Departures from public service are not uncommon. But how you depart says a lot about who you think you are and what you’ve really accomplished. Take Kathy Sgambati for example. She’s leaving the State Senate after only two terms, a paltry four years, but if you read her departure rhetoric it sounds as if she was the best thing to hit the scene since sliced bread.
Sgambati served on the Senate Finance Committee and "was a key architect in the development of consecutive balanced budgets during challenging national and local economic climates. She also served as a member of the Public and Municipal Affairs Committee.
Key Architect in consecutive balanced budgets? I think a reality check is in order. This is the same balanced budget lie Lynch has been selling. It’s based on the assumption that as long as you raise taxes or create debt (pass the buck) you can say you balanced the budget. On these terms there can be no irresponsible act. She could have authorized a trillion in debt and claimed to have balanced the budget. So maybe we should start calling her Scambati?

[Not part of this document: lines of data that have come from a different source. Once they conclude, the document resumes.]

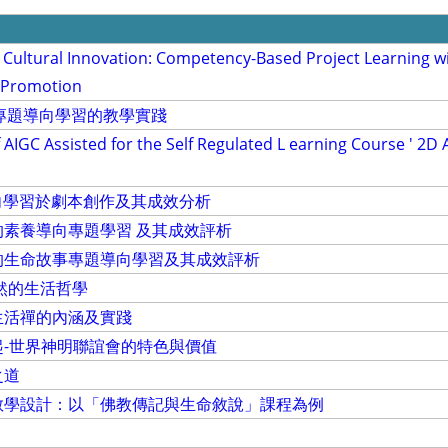
l Cultural Innovation: Competency-Based Project Learning w
m Promotion
入專題導向學習的教學實踐
of AIGC Assisted for the Self Regulated L earning Course ' 2
題導向學習於劇本創作及其成效分析
素養導向專題學習 及其成效評析
的生命故事專題導向學習及其成效評析
然的生活哲學
生活禪的內涵及實踐
-世界神明聯誼會的特色與價值
之道
教學設計：以「佛教傳記與生命敘說」課程為例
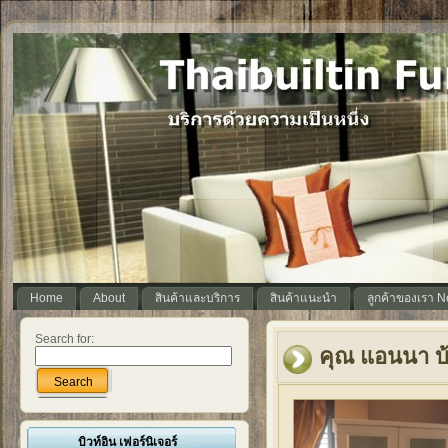
Home
About
สินค้าและบริการ
สินค้าแนะนำ
ลูกค้าของเรา 
Search for:
คุณ แอนนา บ
Search
บิวท์อิน เฟอร์นิเจอร์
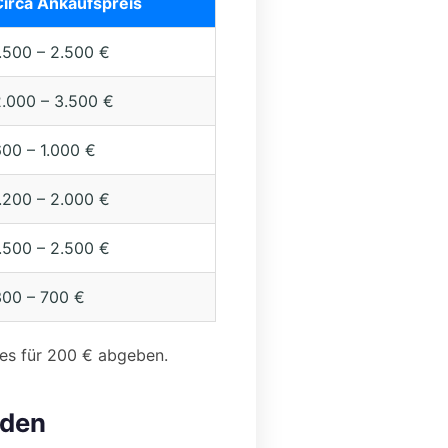
Circa Ankaufspreis
.500 – 2.500 €
2.000 – 3.500 €
00 – 1.000 €
.200 – 2.000 €
.500 – 2.500 €
300 – 700 €
 es für 200 € abgeben.
aden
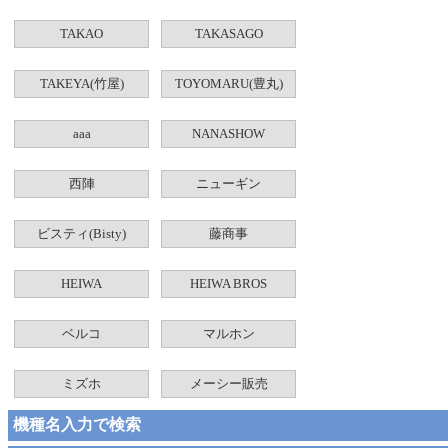
TAKAO
TAKASAGO
TAKEYA(竹屋)
TOYOMARU(豊丸)
aaa
NANASHOW
西陣
ニューギン
ビスティ(Bisty)
藤商事
HEIWA
HEIWA BROS
ベルコ
マルホン
ミズホ
メーシー販売
機種名入力で検索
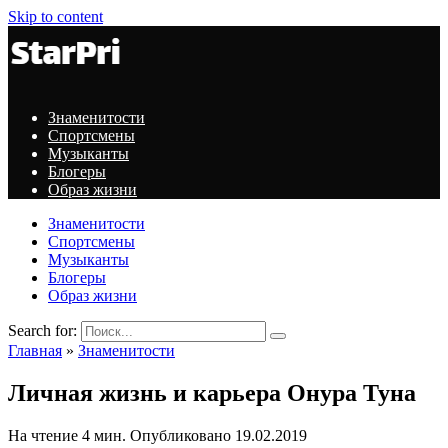
Skip to content
Знаменитости
Спортсмены
Музыканты
Блогеры
Образ жизни
Знаменитости
Спортсмены
Музыканты
Блогеры
Образ жизни
Search for:
Главная
»
Знаменитости
Личная жизнь и карьера Онура Туна
На чтение
4 мин.
Опубликовано
19.02.2019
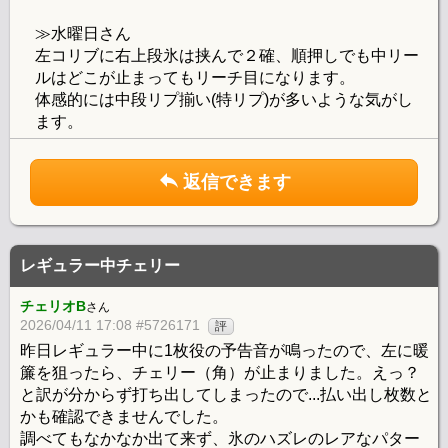
≫水曜日さん
左コリブに右上段氷は挟んで２確、順押しでも中リー
ルはどこが止まってもリーチ目になります。
体感的には中段リプ揃い(特リプ)が多いような気がし
ます。
返信できます
レギュラー中チェリー
チェリオB
さん
2026/04/11 17:08 #5726171
評
昨日レギュラー中に1枚役の予告音が鳴ったので、左に暖
簾を狙ったら、チェリー（角）が止まりました。えっ？
と訳が分からず打ち出してしまったので...払い出し枚数と
かも確認できませんでした。
調べてもなかなか出て来ず、氷のハズレのレアなパター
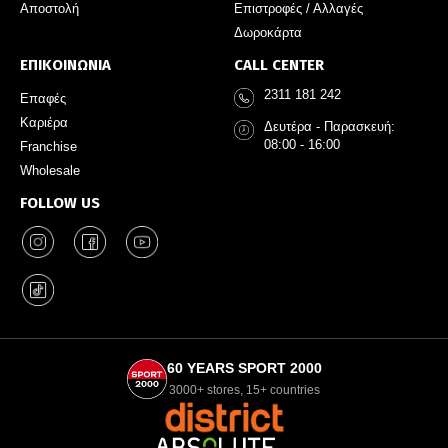
Αποστολή
Επιστροφές / Αλλαγές
Δωροκάρτα
ΕΠΙΚΟΙΝΩΝΙΑ
CALL CENTER
2311 181 242
Επαφές
Καριέρα
Δευτέρα - Παρασκευή:
08:00 - 16:00
Franchise
Wholesale
FOLLOW US
60 YEARS SPORT 2000
3000+ stores, 15+ countries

Scambati was a key architect in raising the cost of government 23% while economic and wage growth were heading the opposite direction. She backed an energy tax that launders 11 million a year through power companies. She supported illegal takings of property in the JUA grab. She permitted taxes without public hearings and helped bond tens of millions of dollars in two successive deficit–ridden budgets because of her own criminally negligent revenue projections.
So she paid the visa with the MasterCard, helped the state write a check to itself, and called it a day. That would make her the architect of passing the buck. And now she’s leaving the scene of the crime which might be the best thing she’s done for New Hampshire in four years.